■ Problem statement
Please report each line in the material below that includes "Жиры".

══════════

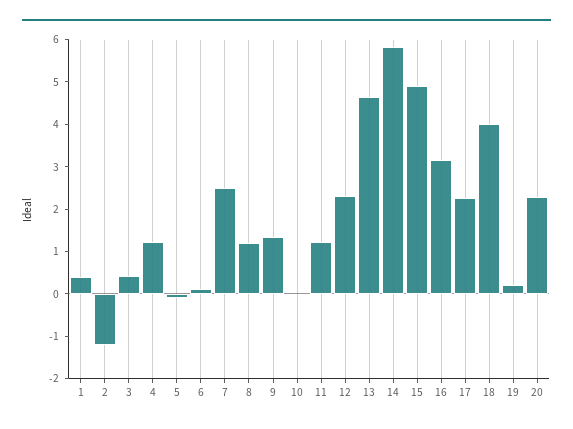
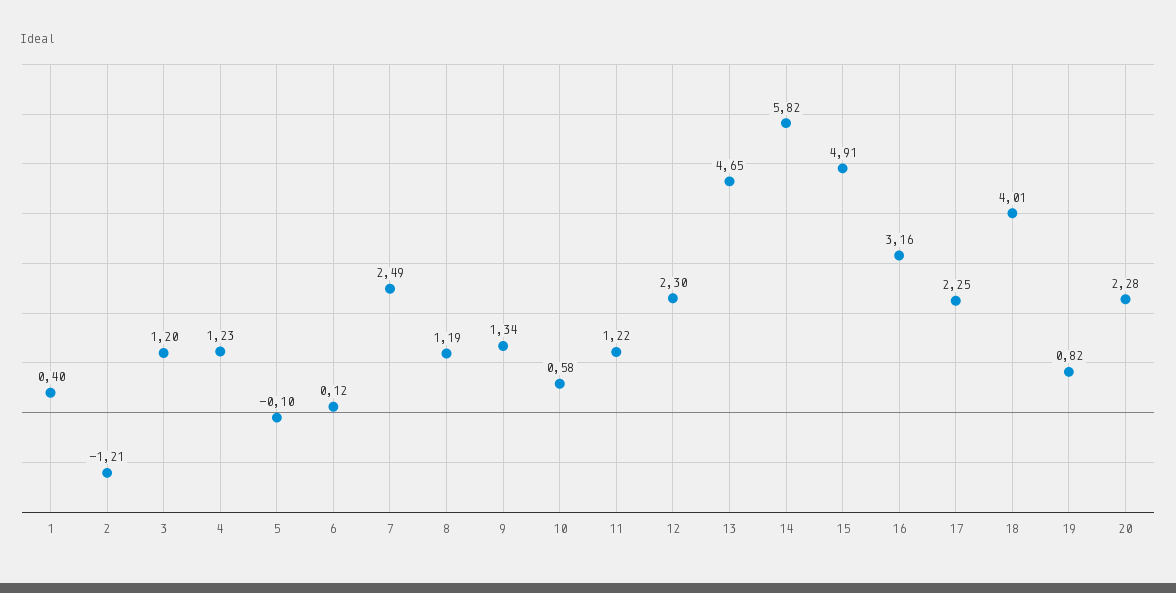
3: 0.4 -> 1.2
10: 0 -> 0.58
19: 0.2 -> 0.82

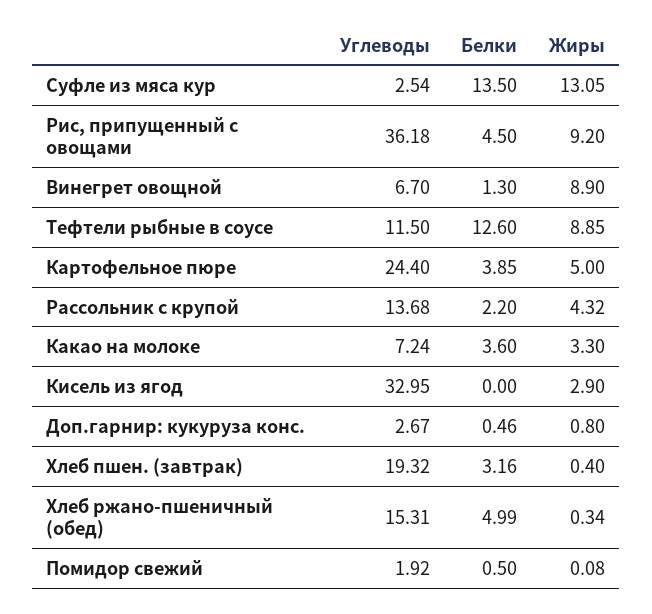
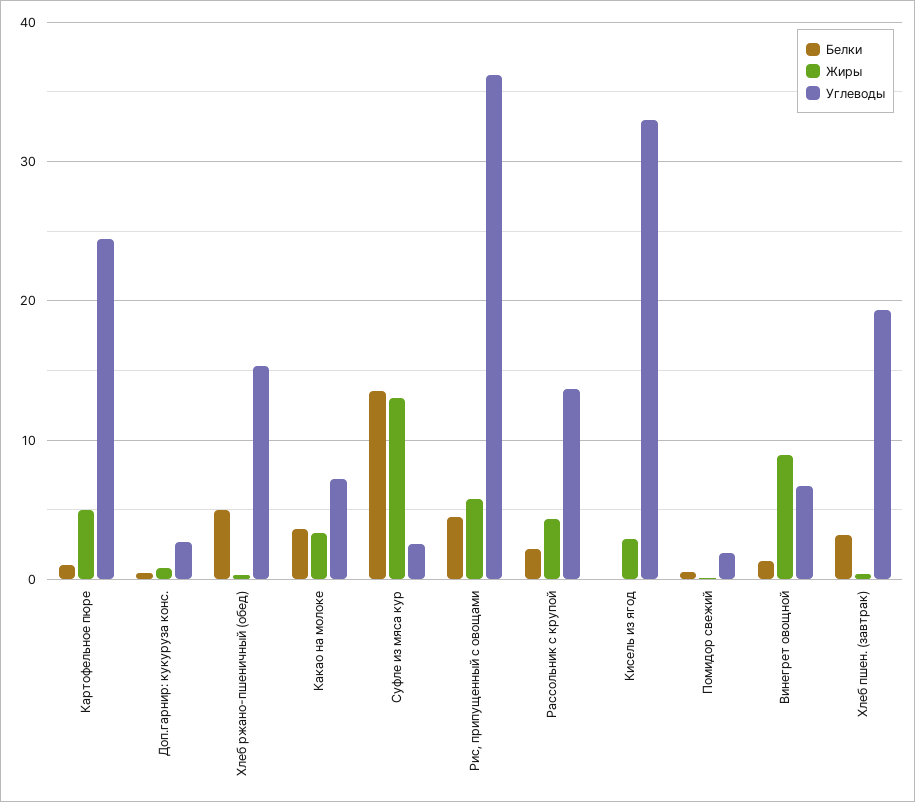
Жиры, Рис, припущенный с овощами: 9.2 -> 6
Углеводы, Тефтели рыбные в соусе: 11.5 -> none
Белки, Тефтели рыбные в соусе: 12.6 -> none
Жиры, Тефтели рыбные в соусе: 8.85 -> none
Белки, Картофельное пюре: 3.85 -> 1

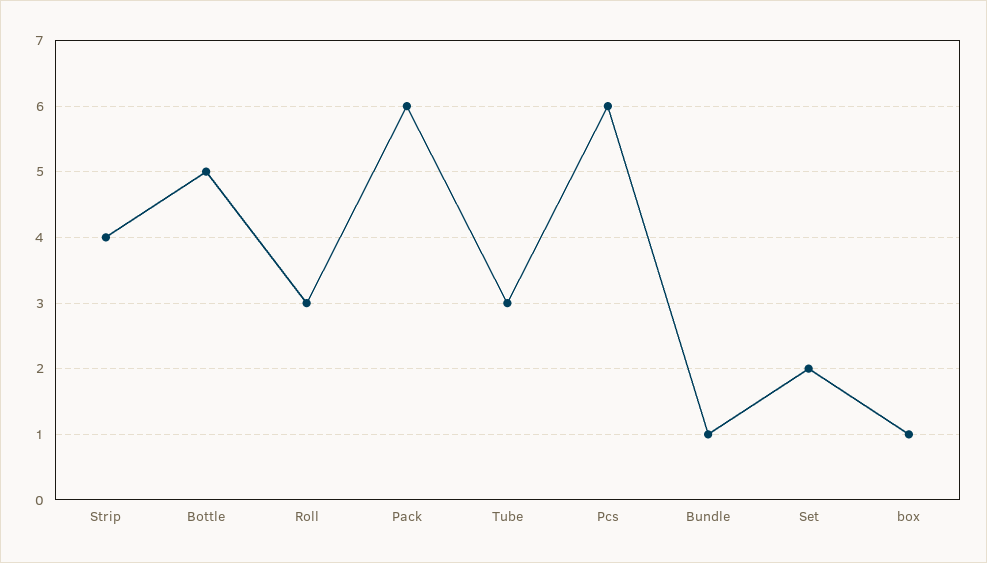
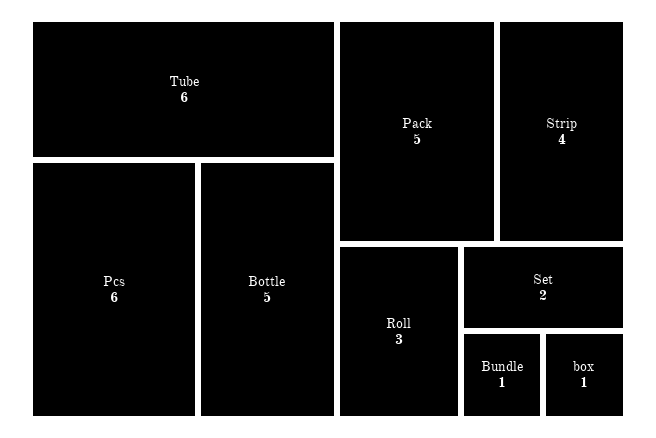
Pack: 6 -> 5
Tube: 3 -> 6

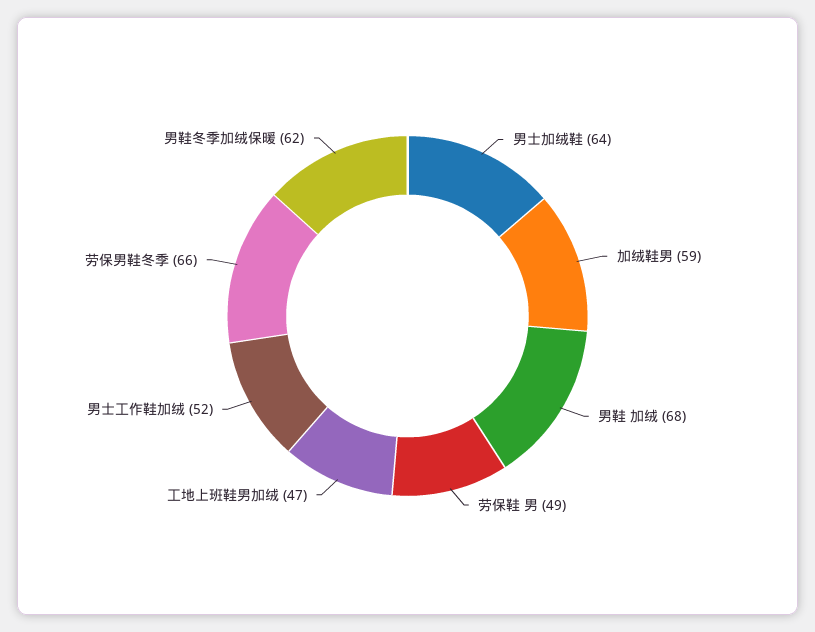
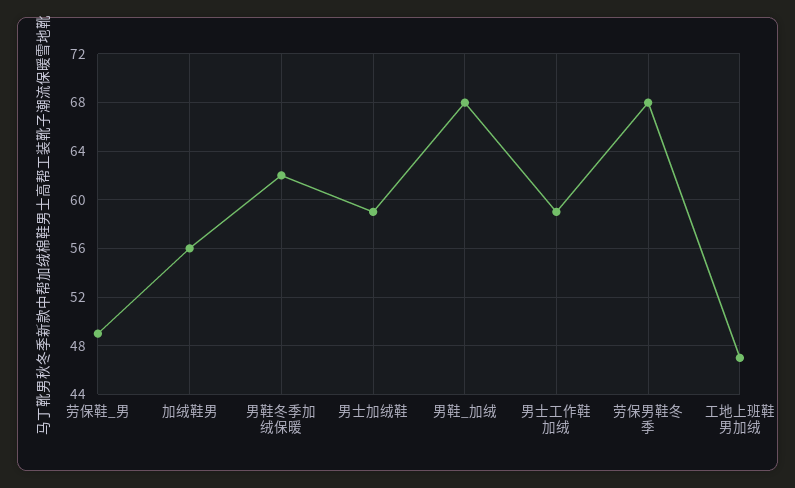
男士加绒鞋: 64 -> 59
加绒鞋男: 59 -> 56
男士工作鞋加绒: 52 -> 59
劳保男鞋冬季: 66 -> 68

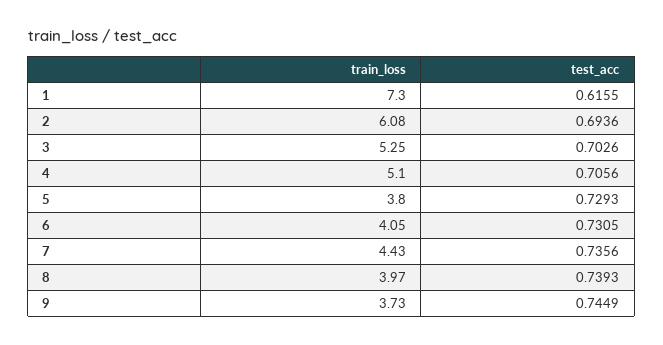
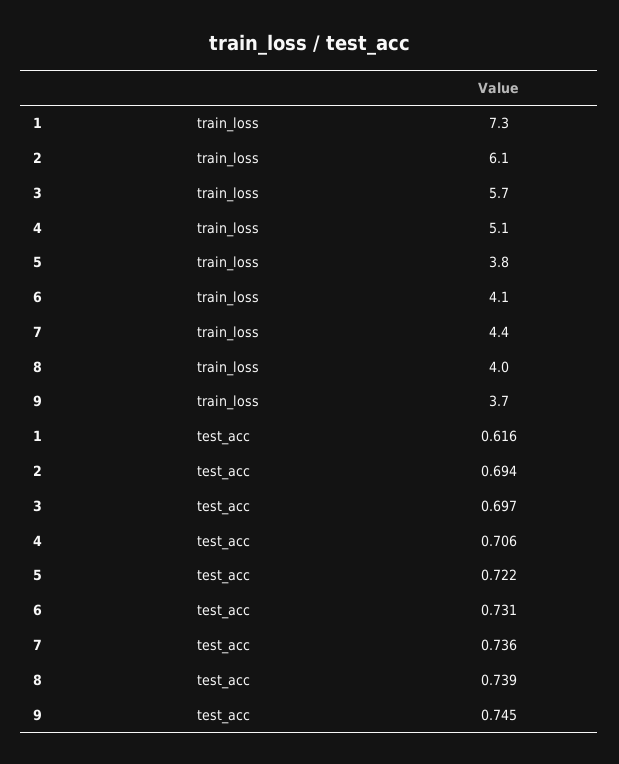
train_loss, 3: 5.25 -> 5.7
test_acc, 3: 0.7026 -> 0.697
test_acc, 5: 0.7293 -> 0.722

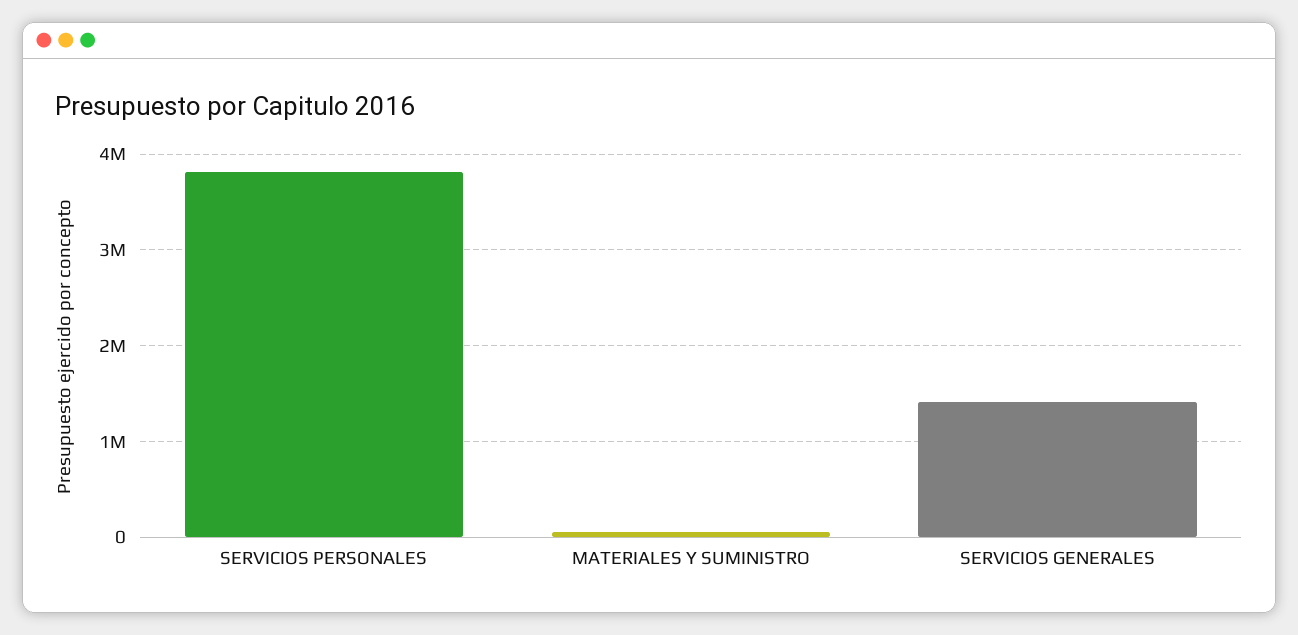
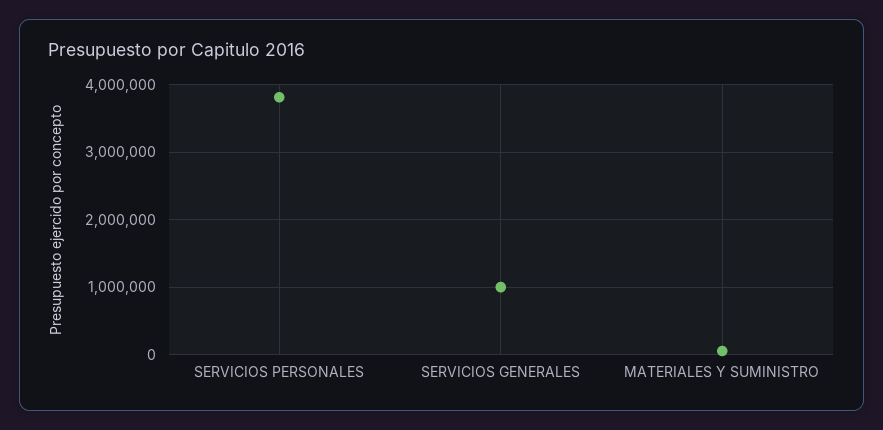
SERVICIOS GENERALES: 1400000 -> 1000000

══════════

■ Solution below
Жиры, Рис, припущенный с овощами: 9.2 -> 6
Жиры, Тефтели рыбные в соусе: 8.85 -> none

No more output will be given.